Prayers were offered Thursday at the graves of Jews hunted by the Nazis and a Polish family killed for trying to save them, a solemn prelude to the opening of a museum honoring Poles who died for offering refuge.
Polish President Andrzej Duda and Israeli Ambassador Anna Azari took part in the formal opening of the Ulma Family Museum of Poles Saving Jews, in the village of Markowa.
It stands near the place in southern Poland where in 1944 German soldiers killed Jozef Ulma, his expectant wife Wiktoria and their six children, aged between almost 2 and 8, as well as eight members of the Goldman, Gruenfeld and Didner families that the Ulmas were sheltering.
The museum is Poland’s first memorial devoted to the Christians who helped Jews during the war, an act that was punishable in Poland by the immediate execution of helpers and their entire families.
A photograph that Ulma took of his Jewish neighbors that was stained with the Jewish victims’ blood during the 1944 killings is among the items on display. Also shown are doors with bullet marks from the 1943 execution of five members of the Baranek family, who were sheltering four Jews in the southern village of Siedliska.
The day’s observances began with Jewish and Catholic prayers at the wooded cemetery near the village of Jagiella, where the slain members of the Goldman, Gruenfeld and Didner families are buried. Local, state and Catholic Church authorities as well as schoolchildren heard Poland’s chief rabbi, Michael Schudrich, say Jewish prayers for the dead.
Three children and two granddaughters of Abraham Segal, 86, who survived the Holocaust, thanks to Polish farmers in the area who hid him, came from Israel for the ceremonies.
“We are very excited by these ceremonies,” Segal’s daughter, Pninit Naveh, told The Associated Press. “We are opening a new chapter for the new generations who must know history.”
She said her father brought his family on an emotional visit to the area in 2006 and met with the families that helped save him.
In a Polish-language pre-recorded message for the museum’s opening, Segal thanked the families who saved him in that “critical time.” Speaking in Israel, he said he has lived to have three children, 14 grandchildren and eight great-grandchildren.
Prayers were said and wreaths were laid also at the Markowa cemetery where the Ulma family is buried, and a brief ceremony remembering the Jewish and the Polish victims was held at the synagogue in the region’s main town of Lancut.

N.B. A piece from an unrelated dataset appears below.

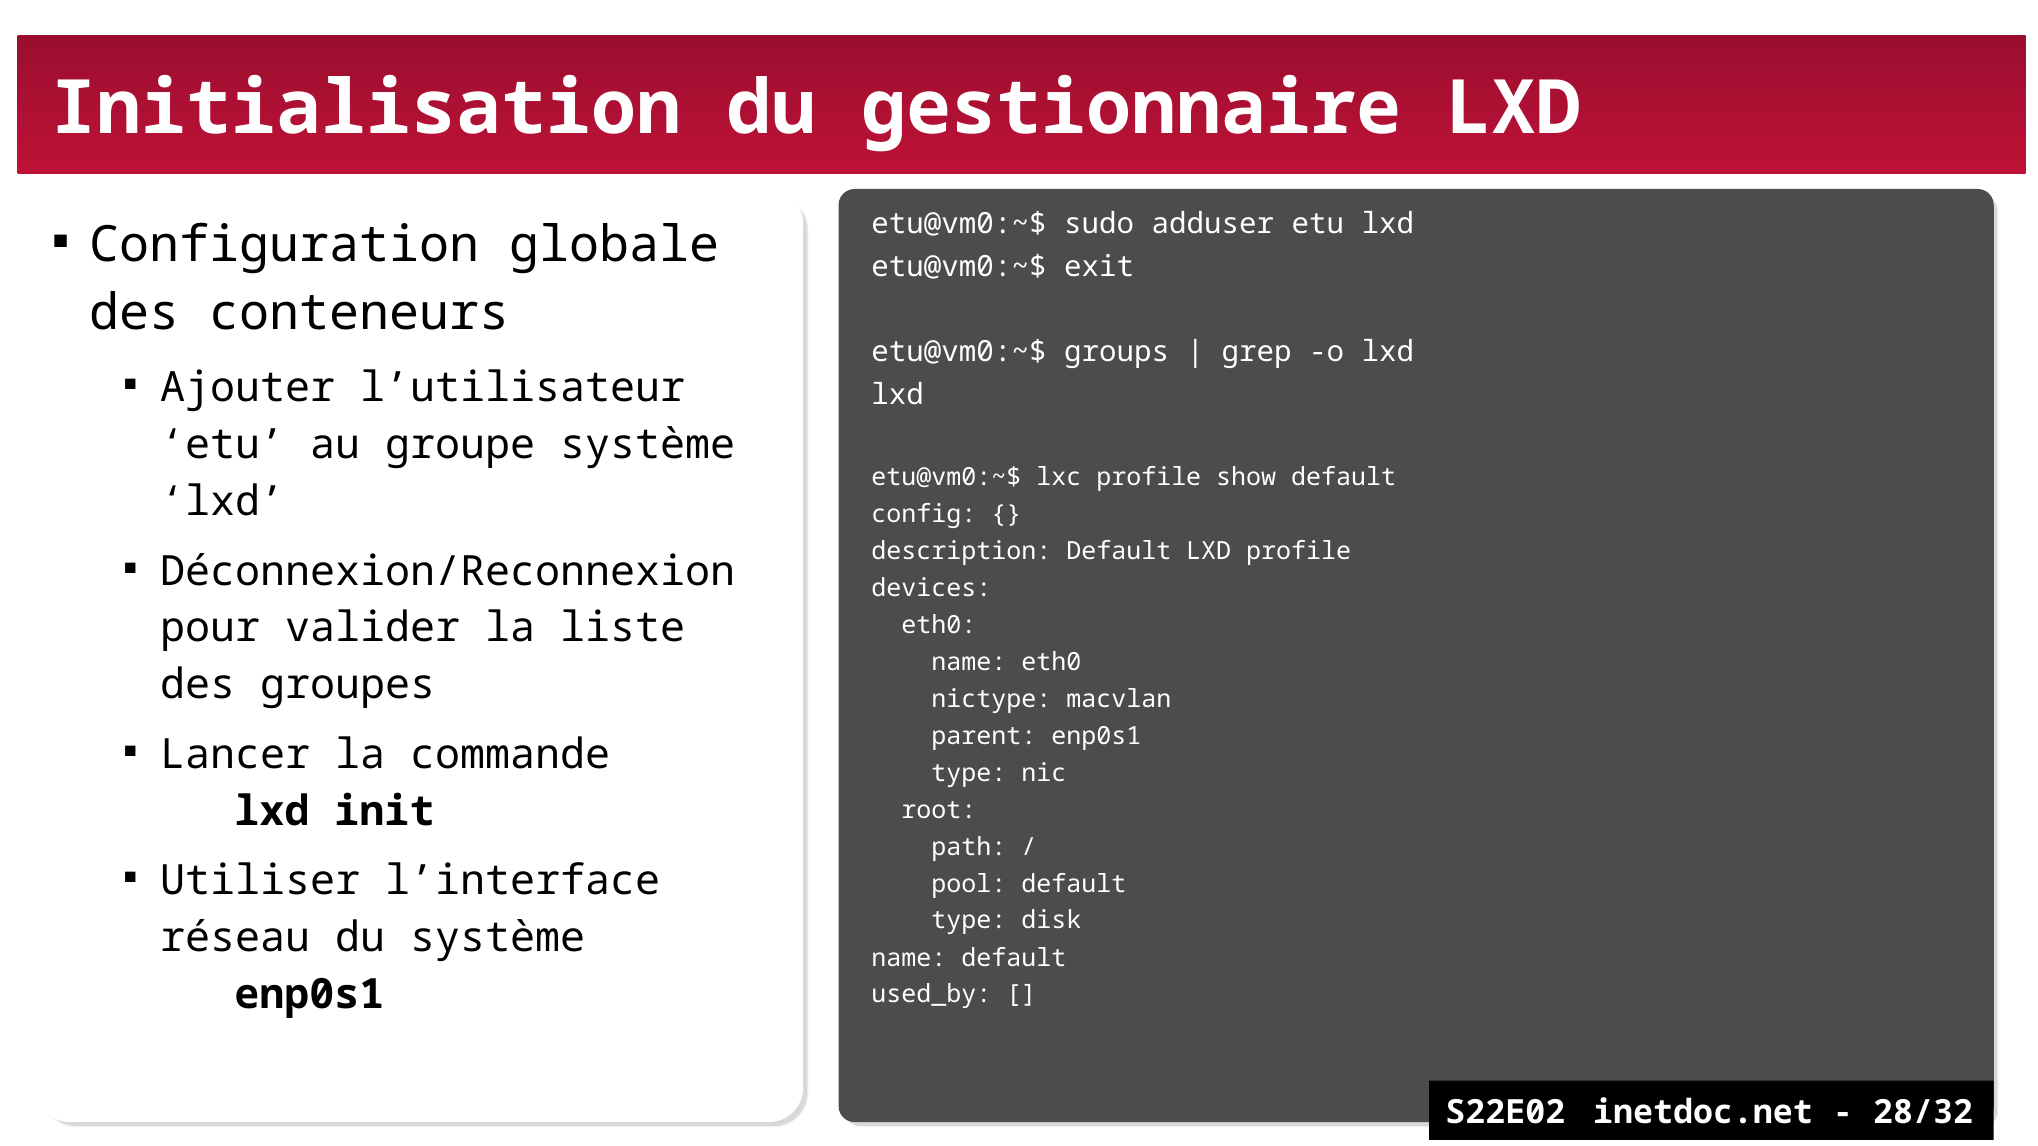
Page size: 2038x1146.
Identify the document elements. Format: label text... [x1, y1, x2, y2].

Nazi police stormed the Ulma house in the early hours of March 24, 1944. They first shot the Jews, hiding in the attic, and then they rushed the Ulmas from the house and shot Jozef and Wiktoria, and later also their children: three boys and three girls. The bodies were dumped in a hole near the house and after the war were buried at the Jagiella and Markowa cemeteries. Wladyslaw Les, a local Polish policeman who collaborated with the Nazis, allegedly brought Nazi police to the house. He was later executed by the Polish resistance movement in September 1944.
Israel’s Holocaust remembrance institute, Yad Vashem, has bestowed the title of Righteous Among the Nations on around 6,600 Poles who saved Jews during the Holocaust — more than any other nationality.
It is estimated that between 1,000 and 1,500 Poles were killed for defying German decrees of 1941 and 1942 that banned any aid for Jews.
The museum was an initiative of regional authorities but supported by the national government and cost some 8 million zlotys ($2 million; 1.9 million euros). It focuses largely on the fate of the Ulmas, but is also meant as a way to honor and remember all of the Poles who died helping Jews.
“We Poles may be proud that among us were those who were not afraid to help others, even at the price of their life, who were true heroes,” Duda said during the opening ceremony, but noted that alongside heroic gestures there was also meanness, like in the case of Wladyslaw Les.
“Let this museum be a warning against hatred, contempt and cruelty.”
In 1995, Yad Vashem bestowed the title of Righteous Among the Nations on the Ulmas. Yad Vashem said the Ulma family “has become a symbol of Polish sacrifice and martyrdom during the German occupation.”
About 3.5 million Jews, or 10 percent of the country’s population, lived in Poland before World War II. Most of them were killed in the Holocaust that the occupying Nazi Germans organized on Polish soil.
In 1942, Poland’s resistance organized a clandestine group, “Zegota,” dedicated to saving Jews. They forged documents that allowed Aryan-looking Jews to pass for Christians and get jobs.
They also found hiding places for Jews, supplied them with food and money, and smuggled children out from ghettos, placing them with Polish families or with nuns under Polish names. Many of the Jews kept their Polish names after the war. That effort was separate from the one undertaken by individual farmer families, like the Ulma or Baranek families.